▶ Çalışma metni:
((

• Sonuç bulunamadı

BÖLÜM 4. SOSYAL SİYASET BAKIMINDAN TÜRKİYENİN SOSYAL

4.1. Yoksulluğun Önlenmesinde Vakıf Merkezli Stratejik Açılımlar

4.1.2. Yoksulluğun Nedenleri

Yoksulluğun birçok nedeni mevcuttur. Bunların başında adil olmayan gelir dağılımı, gelir adaletsizliği gelir. Fakat şunu da belirtmek gerekir ki yoksulluk tek bir nedene bağlı olarak açıklanamaz. Temelinde pek çok etken birlikte yer alır. Hızlı nüfus artışı, yaşanan büyük göçler, metropolleşme, yaşlı nüfusun çoğalması, ayrımcılık gibi demografik ve sosyal etkenler; iklim koşulları, doğal yıkımlar gibi coğrafi etkenler; savaşlar gibi siyasi etkenleri ayrı tutacak olursak yoksulluğun temel nedeni ekonomi ve insanların bencilliğidir.

))

▶ Verilen bilgiler:
((

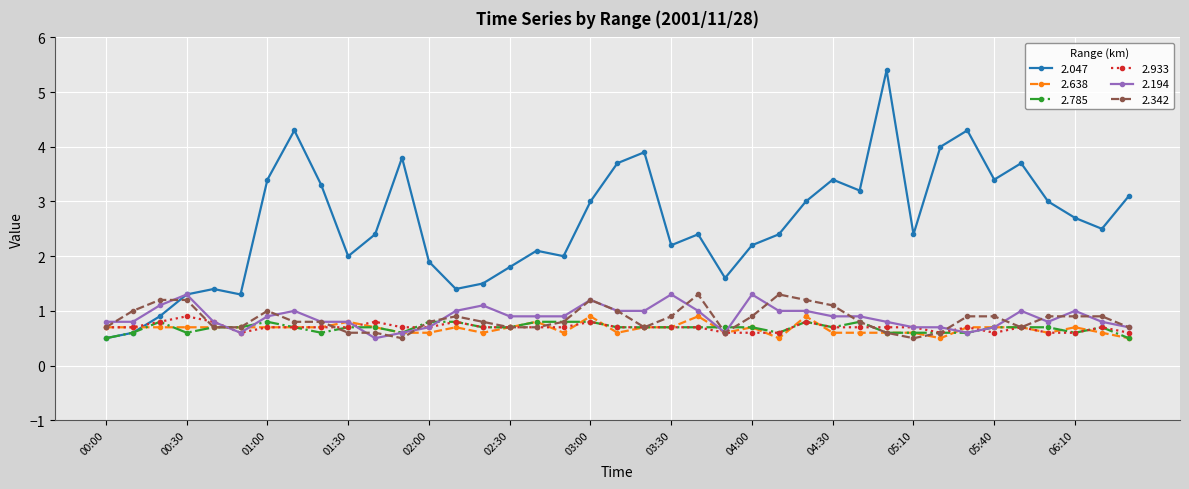

How many lines are shown in the chart?

6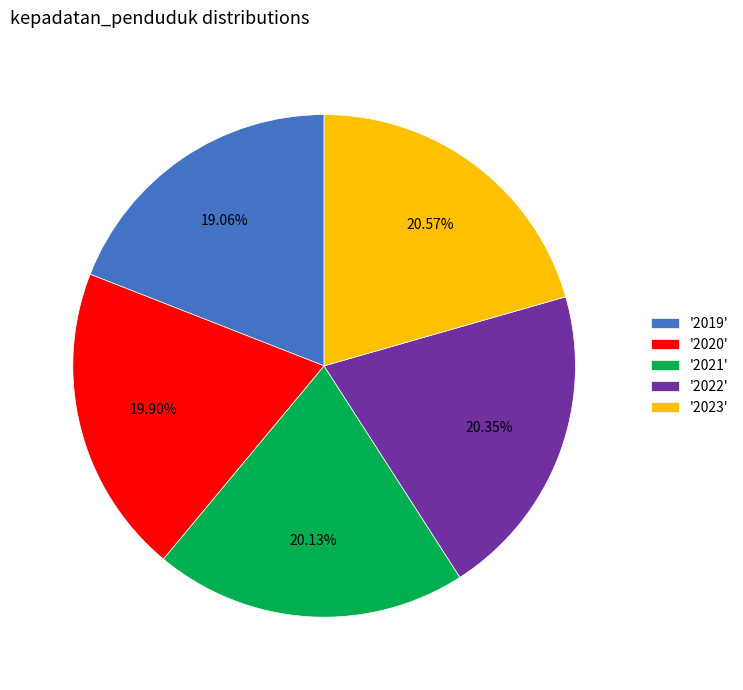

Combined, do '2020' and '2019' account for over 50%?

No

))

▶ Etkinlik: Yoksulluğun nedenlerini ele alan metni, son cümlesinden sonra gelecek kısımla sürdürün.

▶ Sonuç aşağıda:
Yoksulluk, yeterince üretilememesi ve üretilenin de dengeli ve adil dağıtılmamasından kaynaklanır (Altan, 2004:148). Yoksulluğun nedenlerini başlıklar halinde incelemeye çalışalım.

4.1.2.1. Adaletsiz Gelir Dağılımı

Yoksulluk düzeyine etki eden önemli bir değişken gelir dağılımıdır. Gelir dağılımının adil olmamasından dolayı toplumu oluşturan kesimler arasında kapatılamayacak kadar farklar oluşmaktadır. Aynı ülke topraklarında yaşayan insanların nasıl oluyor da kimileri bolluk refah içerisinde yüzerken kimileri de yiyecek ekmeğe muhtaç hale gelmektedir.

Gelir dağılımı, bir ekonomide belli bir dönemde oluşturulan gelirin kişiler, toplumlar, gruplar ve üretim faktörleri arasında bölüşülmesini ifade etmektedir (Yılmaz, 2006:18). Gelir dağılımının adil olup olmaması ile yoksulluk arasında yakın bir ilişki bulunmaktadır.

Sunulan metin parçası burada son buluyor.